**Directions for this task:** Among the entries below, please show each line that carries the word "label".

**Data extract:**
========
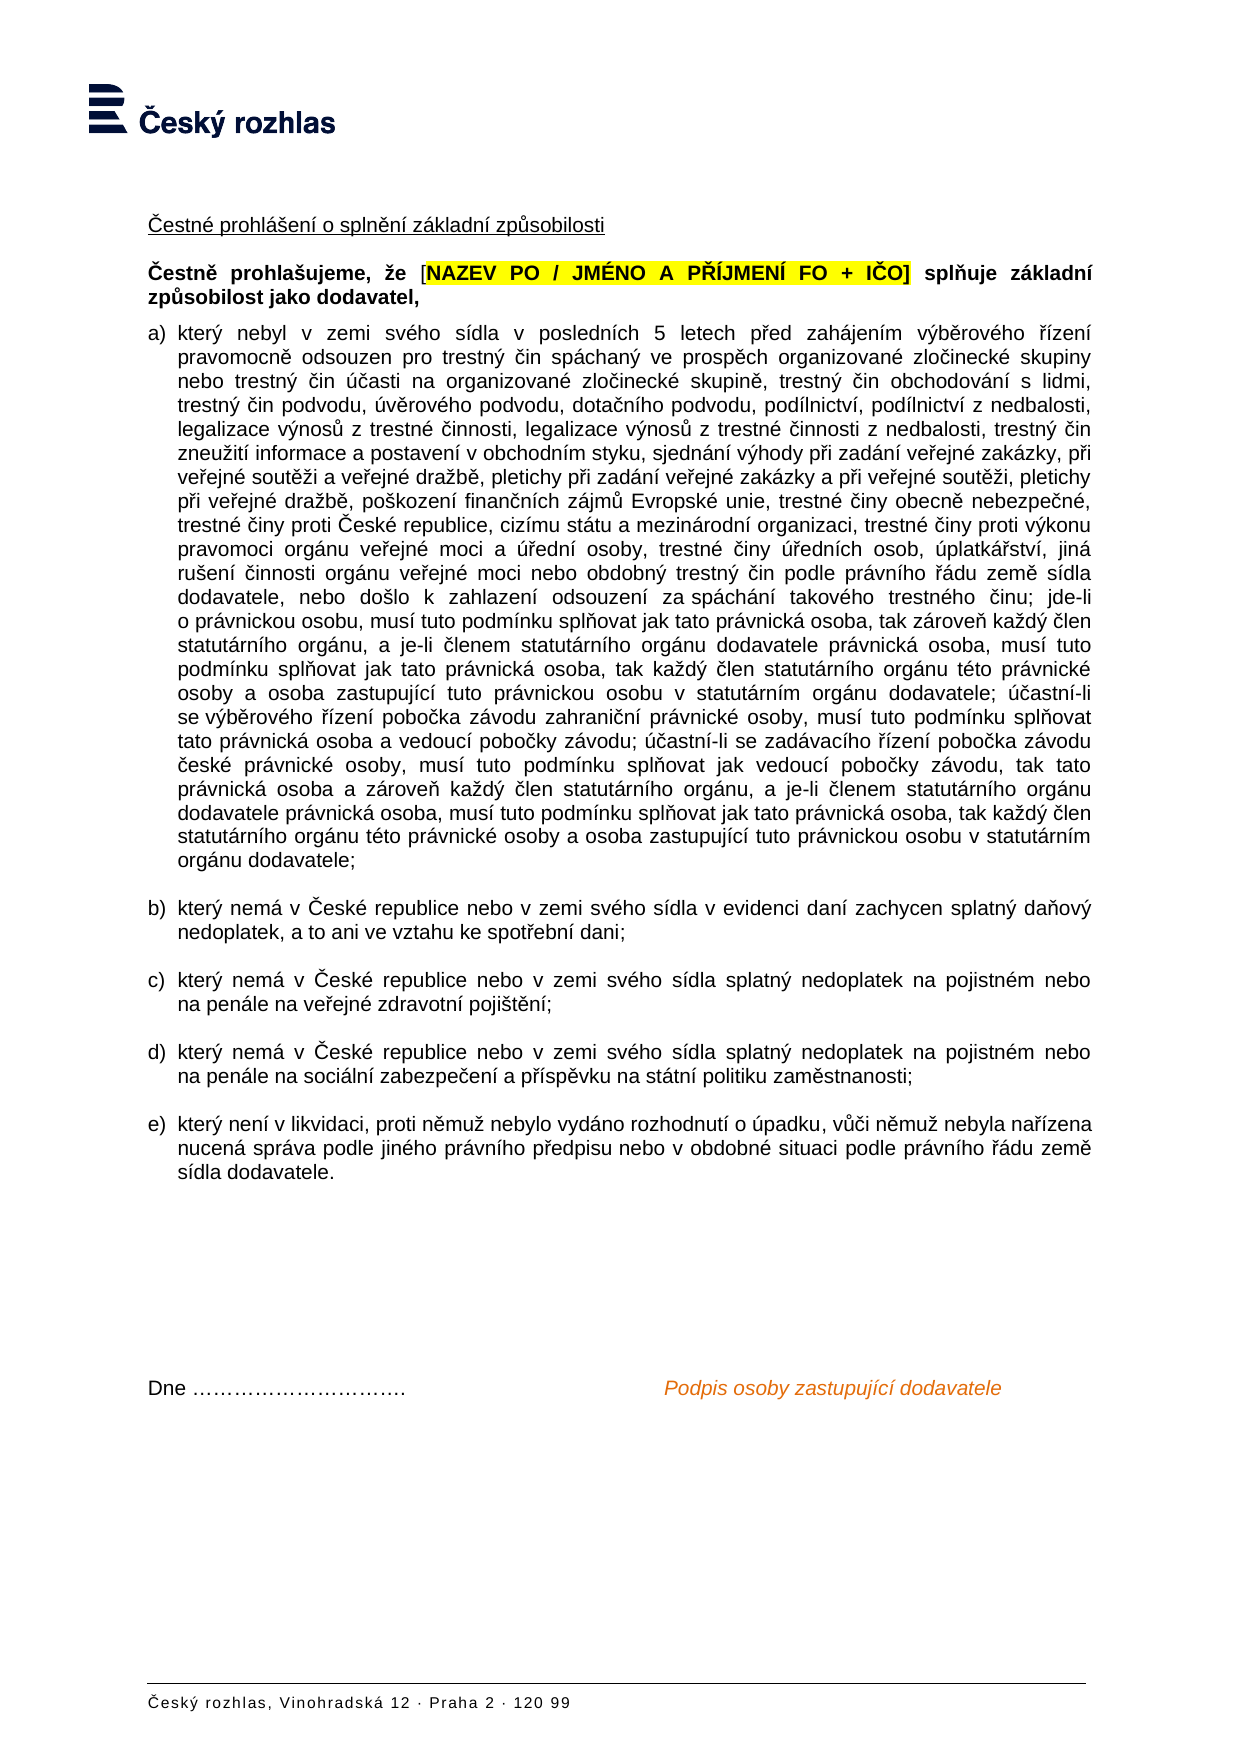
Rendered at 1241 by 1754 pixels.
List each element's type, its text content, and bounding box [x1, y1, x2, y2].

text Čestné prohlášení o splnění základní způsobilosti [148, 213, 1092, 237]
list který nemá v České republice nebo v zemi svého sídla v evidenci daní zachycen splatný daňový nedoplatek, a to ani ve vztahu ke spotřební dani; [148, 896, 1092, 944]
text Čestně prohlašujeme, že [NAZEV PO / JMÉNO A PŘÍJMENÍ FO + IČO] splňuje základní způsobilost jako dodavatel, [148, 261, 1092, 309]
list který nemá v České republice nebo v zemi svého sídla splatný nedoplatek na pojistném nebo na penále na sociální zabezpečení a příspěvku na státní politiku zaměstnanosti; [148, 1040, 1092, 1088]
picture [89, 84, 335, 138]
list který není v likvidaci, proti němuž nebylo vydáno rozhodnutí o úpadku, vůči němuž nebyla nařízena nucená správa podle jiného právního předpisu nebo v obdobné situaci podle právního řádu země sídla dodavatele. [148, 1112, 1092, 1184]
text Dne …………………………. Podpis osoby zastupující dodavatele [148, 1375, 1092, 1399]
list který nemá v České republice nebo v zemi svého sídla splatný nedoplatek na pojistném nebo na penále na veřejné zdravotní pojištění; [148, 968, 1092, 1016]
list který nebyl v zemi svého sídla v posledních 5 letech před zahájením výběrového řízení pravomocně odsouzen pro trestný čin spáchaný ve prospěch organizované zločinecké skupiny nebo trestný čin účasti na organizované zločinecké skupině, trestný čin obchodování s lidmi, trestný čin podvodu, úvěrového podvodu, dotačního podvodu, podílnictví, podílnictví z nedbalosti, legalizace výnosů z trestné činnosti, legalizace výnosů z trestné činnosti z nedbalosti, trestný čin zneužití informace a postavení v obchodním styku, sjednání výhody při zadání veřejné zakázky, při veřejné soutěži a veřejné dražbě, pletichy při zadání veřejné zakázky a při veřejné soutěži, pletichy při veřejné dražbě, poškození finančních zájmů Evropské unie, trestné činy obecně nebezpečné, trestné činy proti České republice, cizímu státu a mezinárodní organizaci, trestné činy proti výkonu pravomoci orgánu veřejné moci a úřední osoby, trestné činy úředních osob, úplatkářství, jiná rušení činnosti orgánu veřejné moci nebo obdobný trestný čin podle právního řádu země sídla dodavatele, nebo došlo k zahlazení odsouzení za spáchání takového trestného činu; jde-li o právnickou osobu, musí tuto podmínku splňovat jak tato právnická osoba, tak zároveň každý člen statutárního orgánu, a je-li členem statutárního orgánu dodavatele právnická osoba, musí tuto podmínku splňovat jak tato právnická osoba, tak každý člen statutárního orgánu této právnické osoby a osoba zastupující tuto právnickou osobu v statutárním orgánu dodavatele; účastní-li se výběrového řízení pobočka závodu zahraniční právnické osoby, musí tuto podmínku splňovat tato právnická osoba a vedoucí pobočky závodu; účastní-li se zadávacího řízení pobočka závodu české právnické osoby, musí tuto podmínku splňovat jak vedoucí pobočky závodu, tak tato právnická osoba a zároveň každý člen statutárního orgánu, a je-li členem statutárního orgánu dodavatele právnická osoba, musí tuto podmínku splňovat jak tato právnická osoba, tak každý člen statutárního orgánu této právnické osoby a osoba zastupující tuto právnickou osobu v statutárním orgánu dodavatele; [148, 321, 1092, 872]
========
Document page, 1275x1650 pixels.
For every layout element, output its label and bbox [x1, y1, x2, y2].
========
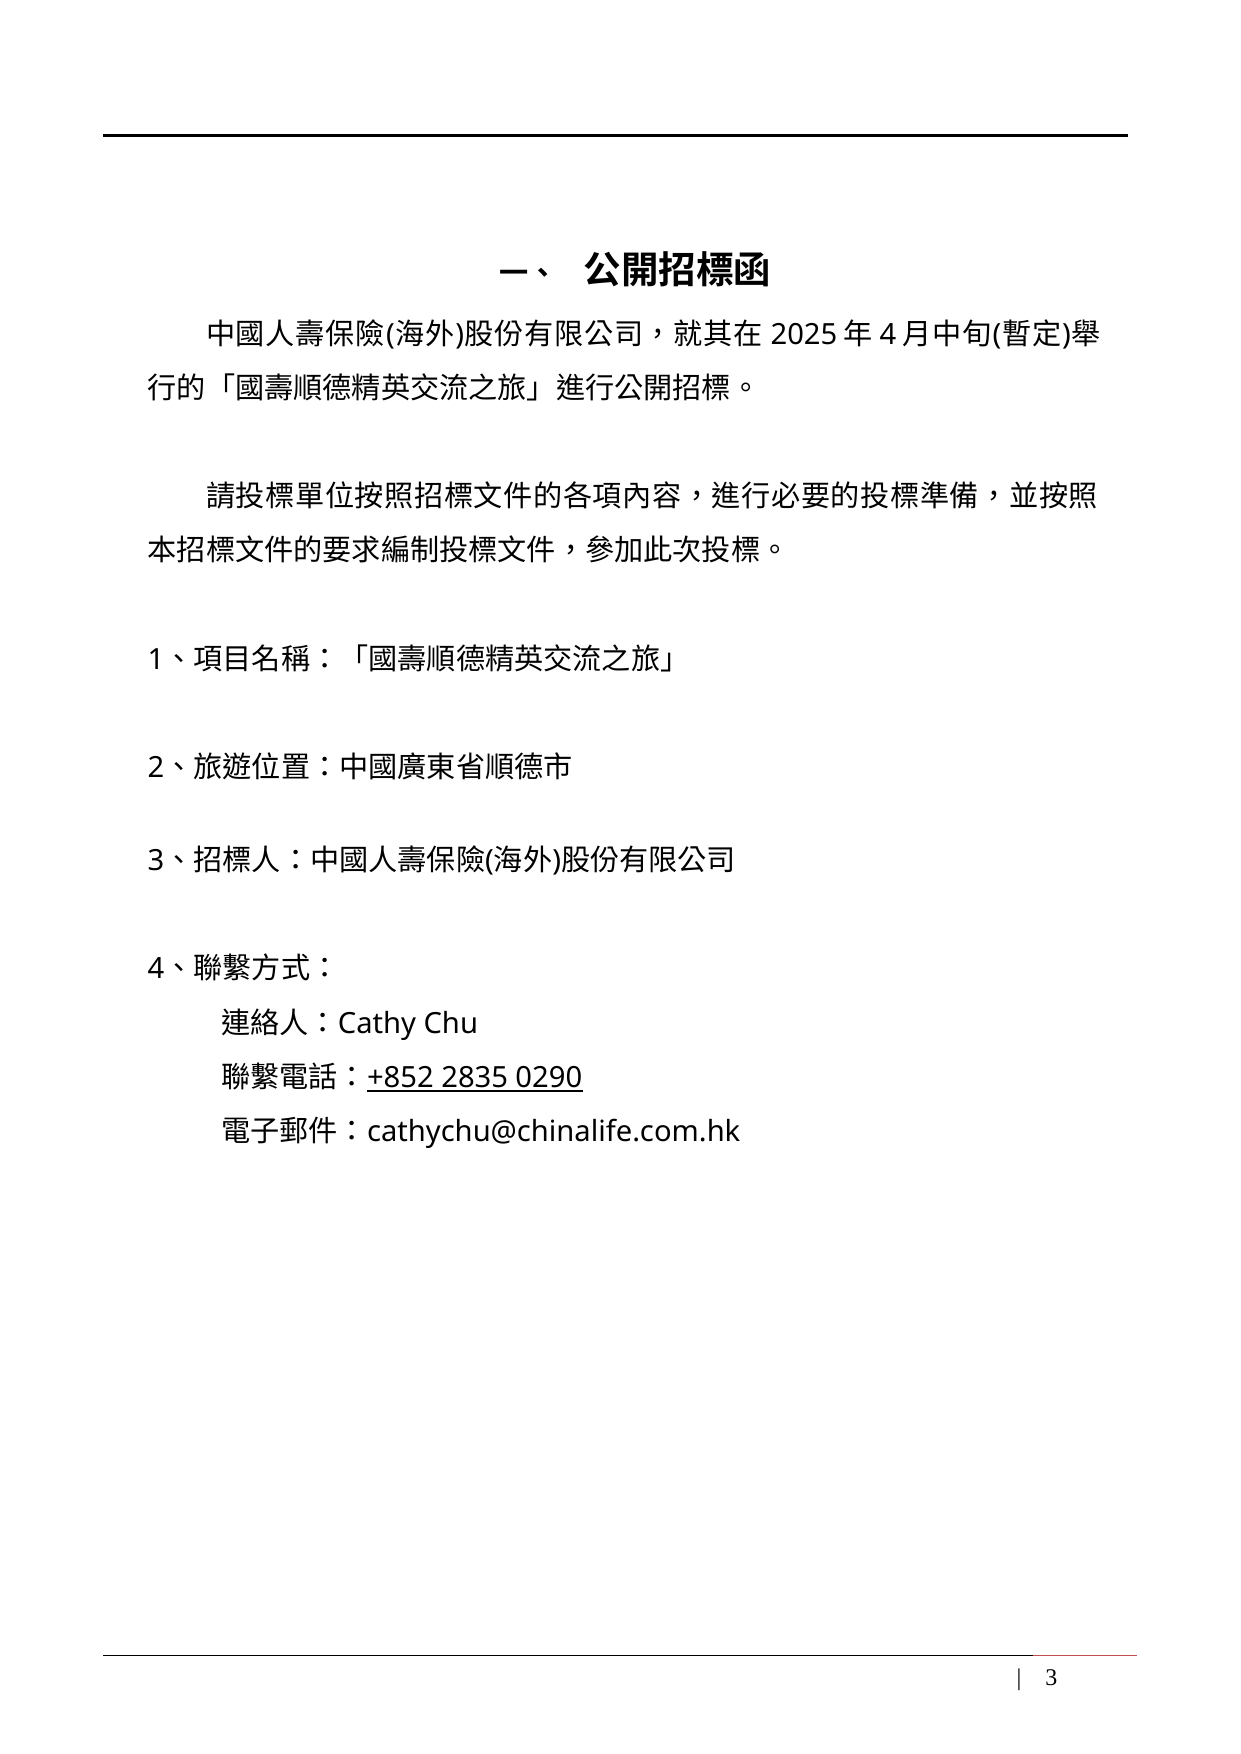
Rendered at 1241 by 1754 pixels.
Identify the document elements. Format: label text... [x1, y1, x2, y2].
========
**Exercise solution:**
For every layout element, output its label and bbox [x1, y1, x2, y2].
Identify the document elements. Format: label text... [x1, y1, x2, y2].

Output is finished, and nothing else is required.